▸ Exercise directions:
Count the lines below that contain the string "value", matching case exactly, and reply with only the number.

(Stored dataset items)
* * * * * * * * *

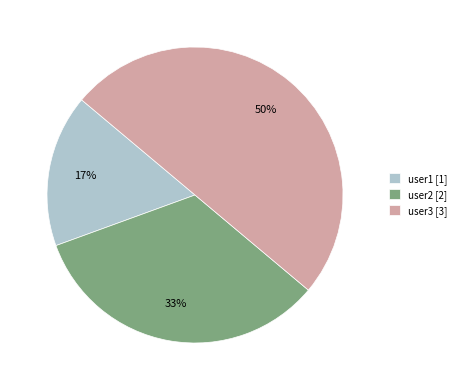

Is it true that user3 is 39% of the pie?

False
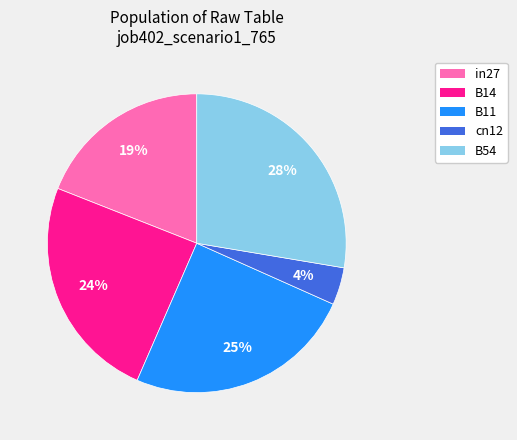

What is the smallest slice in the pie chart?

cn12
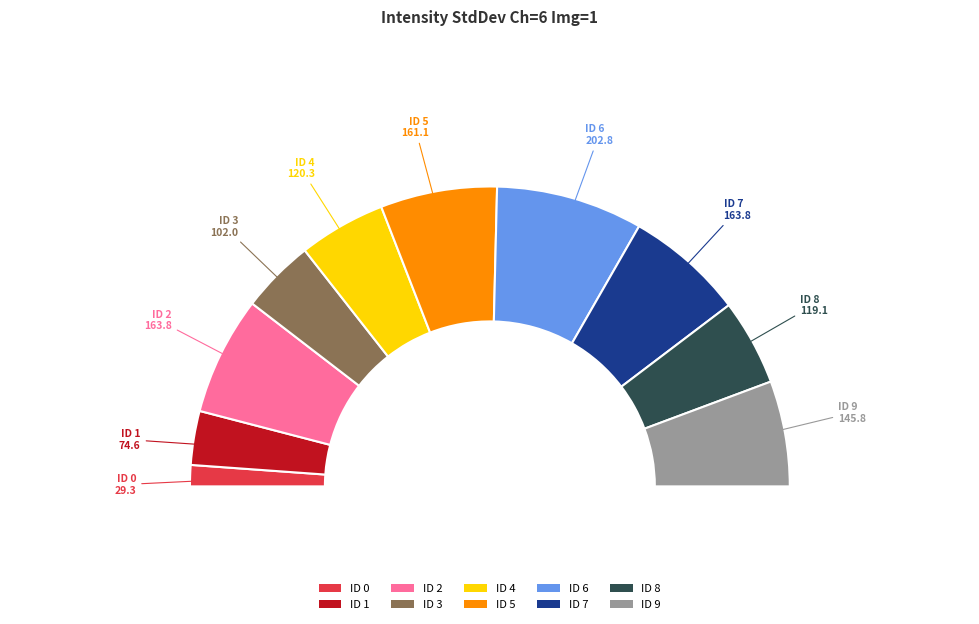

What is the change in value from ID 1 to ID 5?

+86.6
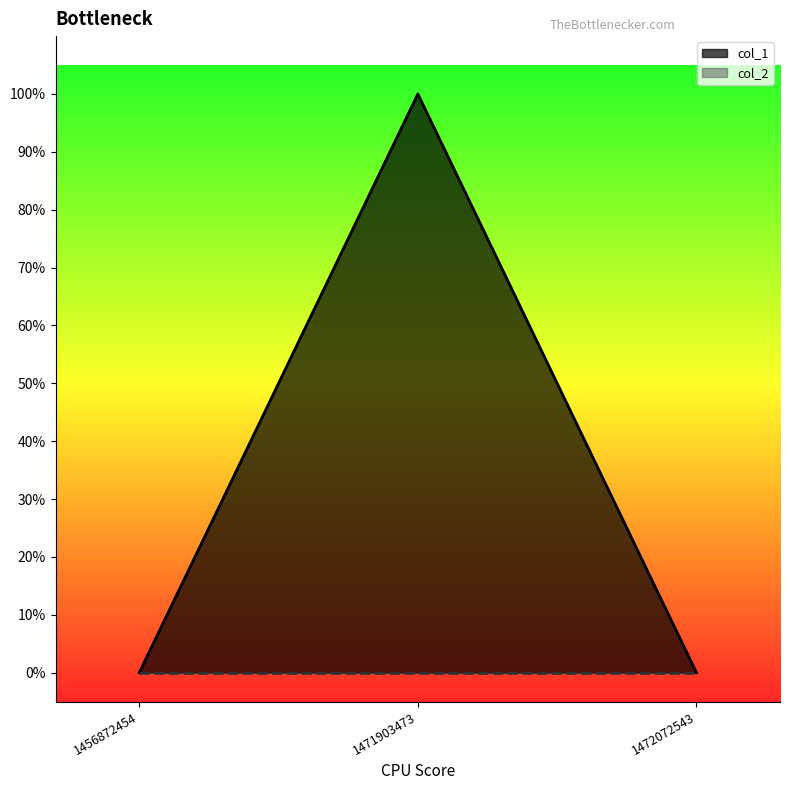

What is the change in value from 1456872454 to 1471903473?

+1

* * * * * * * * *

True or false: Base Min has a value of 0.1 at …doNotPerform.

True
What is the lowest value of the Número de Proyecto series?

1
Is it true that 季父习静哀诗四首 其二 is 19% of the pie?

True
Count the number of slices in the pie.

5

* * * * * * * * *

▸ Completed task:
4